The first time Carrow met Milani was when he was putting together the first bid for figure skating around 2009. 

"He and I didn't know each other a lick," Carrow recalled. "Everybody said, 'Mo's gonna chew you up, Hill.' He was quite a tough negotiator. He didn't know who in the heck we were. He wanted the event to be done to his standards."

Once Carrow had pulled off the skating event, "we were like best buddies. Mo's like that with people. That's kind of a universal charm he had."

It was Milani who worked out the plan this year for the men's and women's ACC basketball championships to be played in Greensboro during the COVID-19 pandemic, conceiving of ways to house the teams and protect them from infection at the hotel properties. 

"He was going to great lengths, and it was because of his plan that it comforted the ACC medical teams," Brown said. "That piece was critical for us. It was Mo's protocol for COVID that comforted the ACC. Thank God the plan is in place." 

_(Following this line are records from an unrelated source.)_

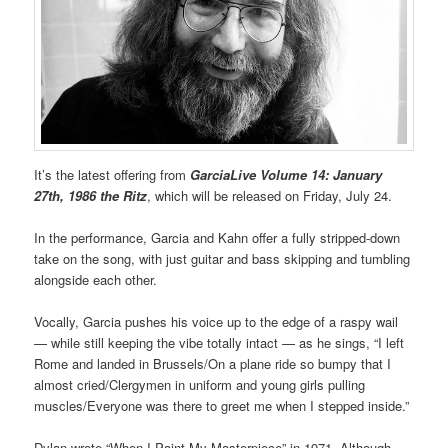
It’s the latest offering from
GarciaLive Volume 14: January
27th, 1986 the Ritz
, which will be released on Friday, July 24.
In the performance, Garcia and Kahn offer a fully stripped-down
take on the song, with just guitar and bass skipping and tumbling
alongside each other.
Vocally, Garcia pushes his voice up to the edge of a raspy wail
— while still keeping the vibe totally intact — as he sings, “I left
Rome and landed in Brussels/On a plane ride so bumpy that I
almost cried/Clergymen in uniform and young girls pulling
muscles/Everyone was there to greet me when I stepped inside.”
Dylan wrote “When I Paint My Masterpiece” in 1971. Although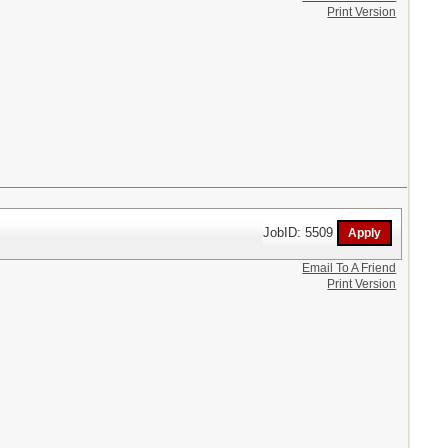
Print Version
JobID: 5509
Email To A Friend
Print Version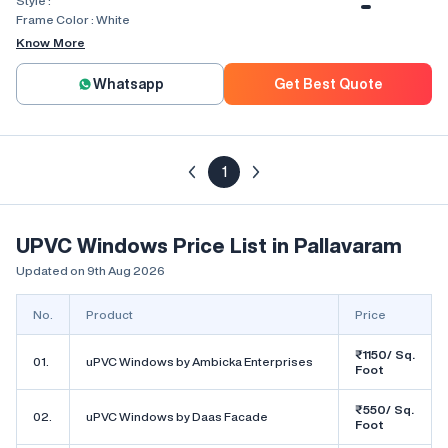
Style :
Combination, Bay Window, Fixed
Window, Villa Window, Arch Window
Frame Color :
White
Know More
Whatsapp
Get Best Quote
1
UPVC Windows Price List in Pallavaram
Updated on 9th Aug 2026
No.
Product
Price
₹1150/ Sq.
01.
uPVC Windows by Ambicka Enterprises
Foot
₹550/ Sq.
02.
uPVC Windows by Daas Facade
Foot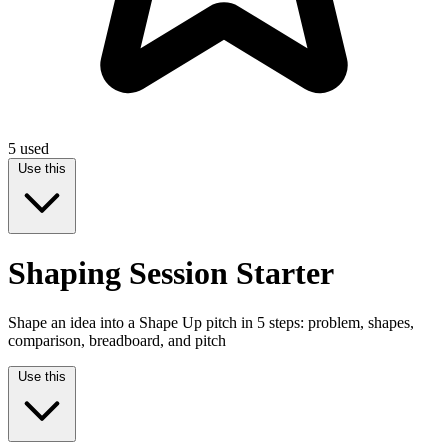
5
used
Use this
Shaping Session Starter
Shape an idea into a Shape Up pitch in 5 steps: problem, shapes,
comparison, breadboard, and pitch
Use this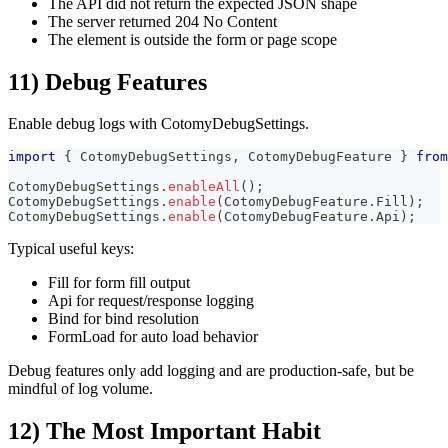
The API did not return the expected JSON shape
The server returned 204 No Content
The element is outside the form or page scope
11) Debug Features
Enable debug logs with CotomyDebugSettings.
import
{
 CotomyDebugSettings
,
 CotomyDebugFeature 
}
from
CotomyDebugSettings
.
enableAll
(
)
;
CotomyDebugSettings
.
enable
(
CotomyDebugFeature
.
Fill
)
;
CotomyDebugSettings
.
enable
(
CotomyDebugFeature
.
Api
)
;
Typical useful keys:
Fill for form fill output
Api for request/response logging
Bind for bind resolution
FormLoad for auto load behavior
Debug features only add logging and are production-safe, but be
mindful of log volume.
12) The Most Important Habit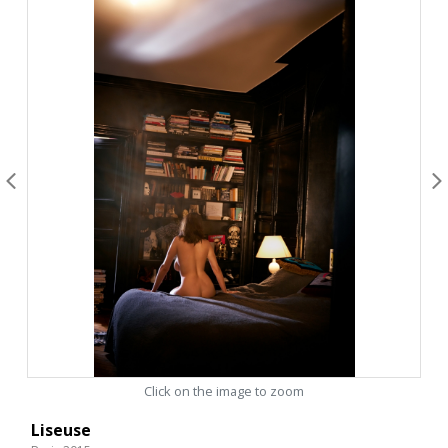
Click on the image to zoom
Liseuse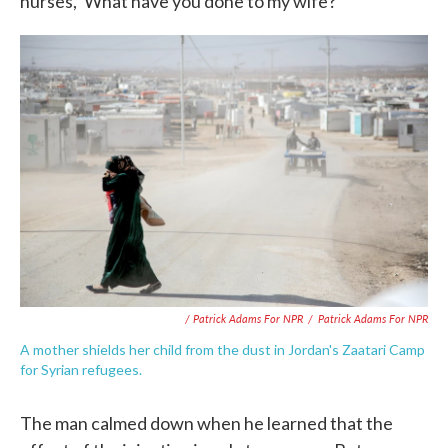
nurses, 'What have you done to my wife?'"
/ Patrick Adams For NPR
/
Patrick Adams For NPR
A mother shields her child from the dust in Jordan's Zaatari Camp
for Syrian refugees.
The man calmed down when he learned that the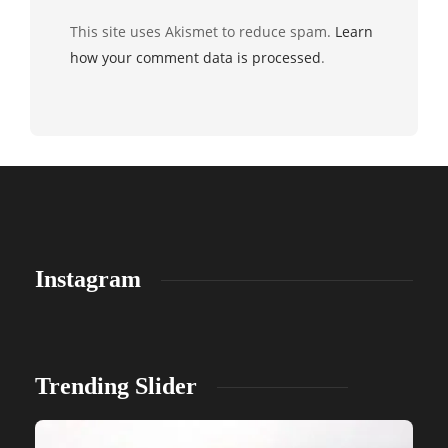
This site uses Akismet to reduce spam.
Learn
how your comment data is processed
.
Instagram
Trending Slider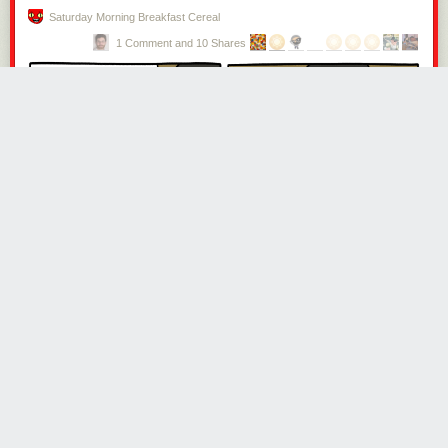
not altogether a matter of choice,” he explained.
Saturday Morning Breakfast Cereal
1 Comment and 10 Shares
In 1812, after several months away and thousands of miles walked,
Wilson returned to Newcastle. His children were pleased to see him, but
his wife was not. “I found her reception of me cold, and her affections
quite estranged from me.” Wilson shortly deduced that Isabella was
having an affair with someone who was very close to him, perhaps his
brother. He accused his wife of having neglected the family and business
—despite having himself been away from both for the greater parts of
several years.
Then he lost Rosa. His beloved dog had walked alongside him for a
decade, but had been worn out “to almost a skeleton.” Rosa died of
exhaustion
,
“and thus left me to lament the loss of the most truly faithful
and unchangeable friend I ever had.”
One man kneeled on Wilson’s foot while pretending to tie his shoelaces,
and also put pebbles in his socks. Another individual ran at Wilson and
kicked him in the back, knocking him to the ground.
Isabella convinced Wilson’s “deluded” brother to have him arrested for
the debt of £40, and he was thrown into Newgate. This betrayal, he said,
was “a wound in my heart deeper, if possible, than all I had previously
suffered.” His brother did eventually show a degree of mercy, after
hearing of his incarceration in the Black Hole, by arranging for Wilson’s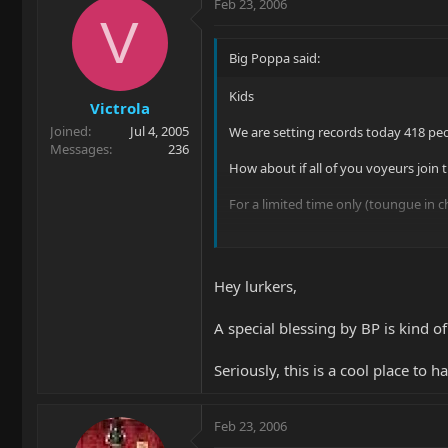
Feb 23, 2006
V
Big Poppa said:
Kids
Victrola
Joined
Jul 4, 2005
We are setting records today 418 pe
Messages
236
How about if all of you voyeurs join 
For a limited time only (toungue in ch
Dive in!
Hey lurkers,
A special blessing by BP is kind of
Seriously, this is a cool place to 
Feb 23, 2006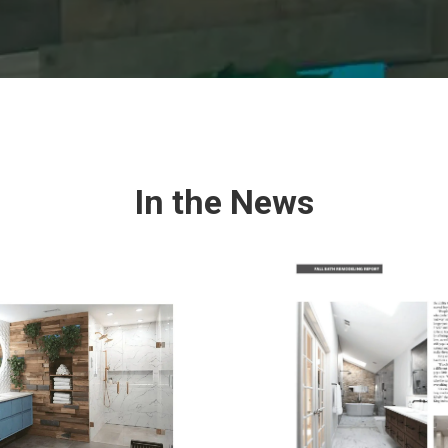
In the News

Mayor Nancy Vaughan, who worked with Milani, Carrow and Brown to help coordinate many events, has lost more than a civic partner. She lost a close family friend. 

Vaughan's father, Fred Barakat, was a top executive with the ACC, based in Greensboro, when she moved to the city in the late 1980s. Barakat and Milani had become friends through business, and that friendship meant shared family events. 

"Mo and his family, they're probably some of the first people I met when I moved to Greensboro," she said. "His love and commitment to the city has been evident for decades. 

"This has been a huge loss personally and professionally." 

Harrill, Vanore and Vaughan said nothing was more important to Milani than his family — wife Tammy, daughter Sahar and sons Camron and Oliver. 

Milani was also known for remembering the names and other details about the people who worked for him. 

Brown said the last time they saw each other was a week ago. Before Milani left, Brown told him a little joke. 

"He broke out in a huge smile, laughing," Brown said. 

Milani, whose enthusiasm was infectious, could make others laugh, too. 

"The times we were together, there was a lot of laughter," Vaughan said. 

Milani's family has not released a cause of death and said that because of COVID-19 concerns, there will be a small family memorial service with details of a larger ceremony to come.